Aliens abduct five people from as many different countries: an English woman, an American journalist, a German scientist, a Chinese refugee and a Russian Soldier. Aboard the mother ship, a rather suave alien spokesman tells his guests that his planet is dying and his people would quite like to move to Earth but, as they are a fair and peaceful people, an invasion is out of the question. He goes on to say that as humans seem pretty intent on destroying themselves, anyway, the aliens have come up with a plan. Each of the abductees is given a box that contains three capsules holding enough combined power to kill every human being on Earth quickly, quietly and cleanly without the destructive power of a nuclear war. The alien simply requests that if the people of Earth do decide to blow themselves to bits in the next 27 days, then could they please use the capsules rather than bombs to facilitate human extinction, as this will leave the planet intact so the aliens can move right in. After 27 days, the aliens will have to make other arrangements, perhaps look to rent some temporary accommodation.
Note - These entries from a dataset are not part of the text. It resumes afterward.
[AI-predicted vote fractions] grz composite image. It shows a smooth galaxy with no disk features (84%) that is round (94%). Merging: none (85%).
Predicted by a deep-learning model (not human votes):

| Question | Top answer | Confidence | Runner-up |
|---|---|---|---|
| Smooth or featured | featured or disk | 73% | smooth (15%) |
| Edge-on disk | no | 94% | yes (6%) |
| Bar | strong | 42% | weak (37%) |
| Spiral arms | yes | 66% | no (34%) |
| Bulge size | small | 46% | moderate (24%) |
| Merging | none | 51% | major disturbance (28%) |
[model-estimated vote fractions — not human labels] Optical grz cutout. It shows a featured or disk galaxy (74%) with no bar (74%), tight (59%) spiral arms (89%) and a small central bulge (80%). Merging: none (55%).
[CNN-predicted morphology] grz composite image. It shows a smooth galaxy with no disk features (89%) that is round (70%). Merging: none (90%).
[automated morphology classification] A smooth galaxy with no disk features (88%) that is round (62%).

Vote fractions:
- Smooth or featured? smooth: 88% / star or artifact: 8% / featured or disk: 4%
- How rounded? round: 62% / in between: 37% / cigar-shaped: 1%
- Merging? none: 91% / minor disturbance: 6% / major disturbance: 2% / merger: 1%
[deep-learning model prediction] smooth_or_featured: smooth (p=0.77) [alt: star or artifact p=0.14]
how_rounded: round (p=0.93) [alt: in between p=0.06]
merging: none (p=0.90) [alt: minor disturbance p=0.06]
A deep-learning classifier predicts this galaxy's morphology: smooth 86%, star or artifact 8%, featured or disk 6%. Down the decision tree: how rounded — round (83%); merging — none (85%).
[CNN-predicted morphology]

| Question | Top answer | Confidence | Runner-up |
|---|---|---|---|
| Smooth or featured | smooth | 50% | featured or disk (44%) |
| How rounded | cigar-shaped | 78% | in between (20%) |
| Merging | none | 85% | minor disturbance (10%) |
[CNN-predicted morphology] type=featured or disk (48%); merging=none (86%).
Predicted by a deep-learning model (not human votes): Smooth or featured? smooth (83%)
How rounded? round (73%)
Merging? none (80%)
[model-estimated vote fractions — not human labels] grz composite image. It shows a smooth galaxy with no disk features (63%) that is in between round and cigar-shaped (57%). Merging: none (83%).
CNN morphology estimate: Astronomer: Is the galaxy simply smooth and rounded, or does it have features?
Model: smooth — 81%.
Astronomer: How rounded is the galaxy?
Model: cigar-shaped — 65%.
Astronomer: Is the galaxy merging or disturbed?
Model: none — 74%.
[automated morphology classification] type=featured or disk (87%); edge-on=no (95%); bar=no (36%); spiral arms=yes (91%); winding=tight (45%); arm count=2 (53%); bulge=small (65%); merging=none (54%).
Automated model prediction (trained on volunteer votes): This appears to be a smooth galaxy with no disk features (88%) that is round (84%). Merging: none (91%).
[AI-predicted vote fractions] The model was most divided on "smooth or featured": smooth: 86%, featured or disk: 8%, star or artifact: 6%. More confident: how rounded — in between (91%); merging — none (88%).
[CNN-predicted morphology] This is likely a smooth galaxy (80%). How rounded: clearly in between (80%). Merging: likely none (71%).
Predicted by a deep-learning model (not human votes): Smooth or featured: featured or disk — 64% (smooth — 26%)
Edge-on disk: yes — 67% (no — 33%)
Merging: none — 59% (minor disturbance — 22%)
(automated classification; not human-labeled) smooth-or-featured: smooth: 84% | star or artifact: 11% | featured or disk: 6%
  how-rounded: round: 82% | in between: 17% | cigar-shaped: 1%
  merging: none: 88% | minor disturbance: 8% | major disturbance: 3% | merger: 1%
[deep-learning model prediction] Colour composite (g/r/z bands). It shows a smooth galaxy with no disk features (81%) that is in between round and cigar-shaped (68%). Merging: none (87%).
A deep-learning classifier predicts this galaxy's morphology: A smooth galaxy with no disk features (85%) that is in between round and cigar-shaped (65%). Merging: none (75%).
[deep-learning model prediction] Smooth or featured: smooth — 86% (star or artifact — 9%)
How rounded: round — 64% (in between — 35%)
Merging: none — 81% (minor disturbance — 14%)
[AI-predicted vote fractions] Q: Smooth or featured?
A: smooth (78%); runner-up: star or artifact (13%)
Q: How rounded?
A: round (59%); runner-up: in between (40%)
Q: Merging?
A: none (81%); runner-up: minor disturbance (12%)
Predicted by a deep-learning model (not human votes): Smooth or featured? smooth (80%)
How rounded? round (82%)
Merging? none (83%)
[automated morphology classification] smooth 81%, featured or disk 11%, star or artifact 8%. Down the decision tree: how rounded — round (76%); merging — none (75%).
Not blowing up the Earth for 27 days seems fairly straightforward, of course, even at the height of the Cold War, but the Aliens immediately up the ante by appearing on every TV in the world and giving out the names of the abductees and some tentative details of the incredible power that they now possess. There's nothing like a bit of extraterrestrial intervention to put mankind into a tail spin, of course, so everything goes mental: there are riots in Cornwall, panic in Los Angeles; the Chinese lady stabs herself, the German professor searches for a solution, the Brit and the Yank fall in love. The Russian soldier, poor devil, is almost tortured to death by his own evil communist overlords, so eager are they to find out the secret to killing every American. Damn Russians*. 

The ending has not one but two very gratifying twists, a more than satisfactory ending to an unusual and intriguing film about how fundamentally rubbish humans are - and how ultimately marvellous they can be once the get past all the bullshit.    

* In contrast, the US government are shown as a benign, supportive group of people who have only humanity's best interests at heart. Yeah, right.